### PROMPT
Below is a listing with pictures in it; transcribe exactly the lines from the one that has "ลุ่มที่หลบหนีเพื่อช่วยตัวเองจากการแพร่" through the one that has "está intrinsecamente ligado", and omit those pictures.

### RECORD SET
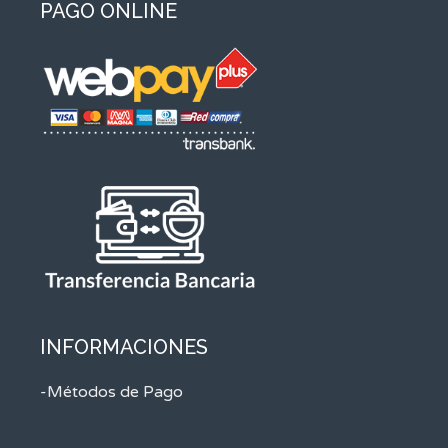
PAGO ONLINE
INFORMACIONES
-Métodos de Pago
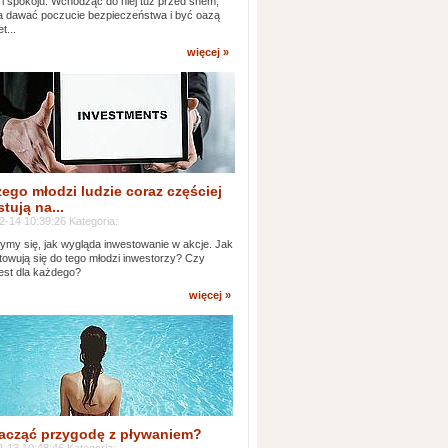
 i spokoju. Wchodząc do niej tuż przed snem,
 dawać poczucie bezpieczeństwa i być oazą
t...
więcej »
ego młodzi ludzie coraz częściej
tują na...
2-14 10:39:26 Kategoria:
ymy się, jak wygląda inwestowanie w akcje. Jak
towują się do tego młodzi inwestorzy? Czy
jest dla każdego?
więcej »
acząć przygodę z pływaniem?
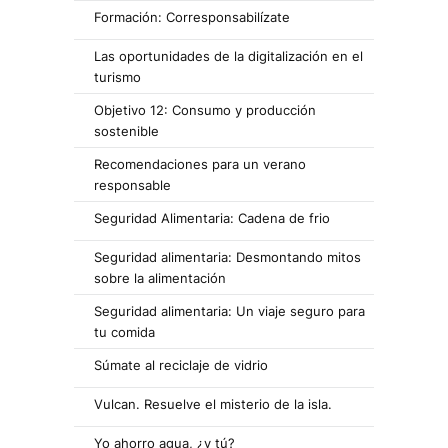
Formación: Corresponsabilízate
Las oportunidades de la digitalización en el
turismo
Objetivo 12: Consumo y producción
sostenible
Recomendaciones para un verano
responsable
Seguridad Alimentaria: Cadena de frio
Seguridad alimentaria: Desmontando mitos
sobre la alimentación
Seguridad alimentaria: Un viaje seguro para
tu comida
Súmate al reciclaje de vidrio
Vulcan. Resuelve el misterio de la isla.
Yo ahorro agua, ¿y tú?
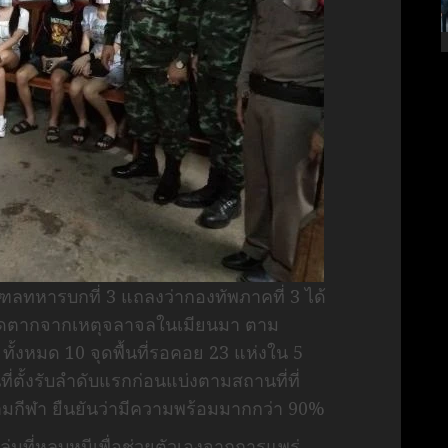
ฑลทหารบกที่ 3 แถลงว่ากองทัพภาคที่ 3 ได้
วัดตากจากเหตุจลาจลในเมียนมา ตาม
ั้งหมด 10 จุดพื้นที่รอคอย 23 แห่งใน 5
่ตั้งรับลำดับแรกก่อนแบ่งตามสถานที่ที่
นามกีฬา ยืนยันว่ามีความพร้อมมากกว่า 90%
ลุ่มที่หลบหนีเพื่อช่วยตัวเองจากการแพร่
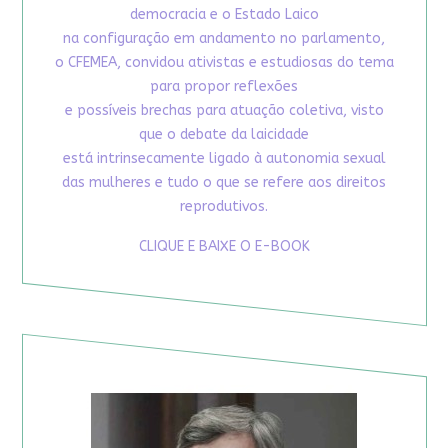
democracia e o Estado Laico
na configuração em andamento no parlamento,
o CFEMEA, convidou ativistas e estudiosas do tema
para propor reflexões
e possíveis brechas para atuação coletiva, visto
que o debate da laicidade
está intrinsecamente ligado à autonomia sexual
das mulheres e tudo o que se refere aos direitos
reprodutivos.
CLIQUE E BAIXE O E-BOOK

### RESPONSE TO THE TASK
ลุ่มที่หลบหนีเพื่อช่วยตัวเองจากการแพร่
democracia e o Estado Laico
na configuração em andamento no parlamento,
o CFEMEA, convidou ativistas e estudiosas do tema
para propor reflexões
e possíveis brechas para atuação coletiva, visto
que o debate da laicidade
está intrinsecamente ligado à autonomia sexual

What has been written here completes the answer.